Exercise prompt: Could you return all of the entries word for word, minus any pictures?

Input:
[Start of Attachment]

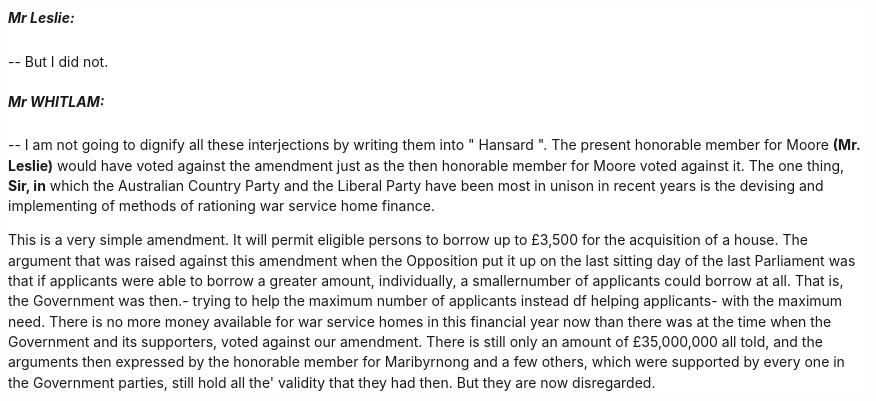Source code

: ##### Mr Leslie:

--  But I did not. 

##### Mr WHITLAM:

-- I am not going to dignify all these interjections by writing them into " Hansard ". The present honorable member for Moore  **(Mr. Leslie)**  would have voted against the amendment just as the then honorable member for Moore voted against it. The one thing,  **Sir, in**  which the Australian Country Party and the Liberal Party have been most in unison in recent years is the devising and implementing of methods of rationing war service home finance. 

This is a very simple amendment. It will permit eligible persons to borrow up to £3,500 for the acquisition of a house. The argument that was raised against this amendment when the Opposition put it up on the last sitting day of the last Parliament was that if applicants were able to borrow a greater amount, individually, a smallernumber of applicants could borrow at all. That is, the Government was then.- trying to help the maximum number of applicants instead df helping applicants- with the maximum need. There is no more money available for war service homes in this financial year now than there was at the time when the Government and its supporters, voted against our amendment. There is still only an amount of £35,000,000 all told, and the arguments then expressed by the honorable member for Maribyrnong and a few others, which were supported by every one in the Government parties, still hold all the' validity that they had then. But they are now disregarded.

[End of Attachment]

Solved problem:
Source code

: ##### Mr Leslie:

--  But I did not. 

##### Mr WHITLAM:

-- I am not going to dignify all these interjections by writing them into " Hansard ". The present honorable member for Moore  **(Mr. Leslie)**  would have voted against the amendment just as the then honorable member for Moore voted against it. The one thing,  **Sir, in**  which the Australian Country Party and the Liberal Party have been most in unison in recent years is the devising and implementing of methods of rationing war service home finance. 

This is a very simple amendment. It will permit eligible persons to borrow up to £3,500 for the acquisition of a house. The argument that was raised against this amendment when the Opposition put it up on the last sitting day of the last Parliament was that if applicants were able to borrow a greater amount, individually, a smallernumber of applicants could borrow at all. That is, the Government was then.- trying to help the maximum number of applicants instead df helping applicants- with the maximum need. There is no more money available for war service homes in this financial year now than there was at the time when the Government and its supporters, voted against our amendment. There is still only an amount of £35,000,000 all told, and the arguments then expressed by the honorable member for Maribyrnong and a few others, which were supported by every one in the Government parties, still hold all the' validity that they had then. But they are now disregarded.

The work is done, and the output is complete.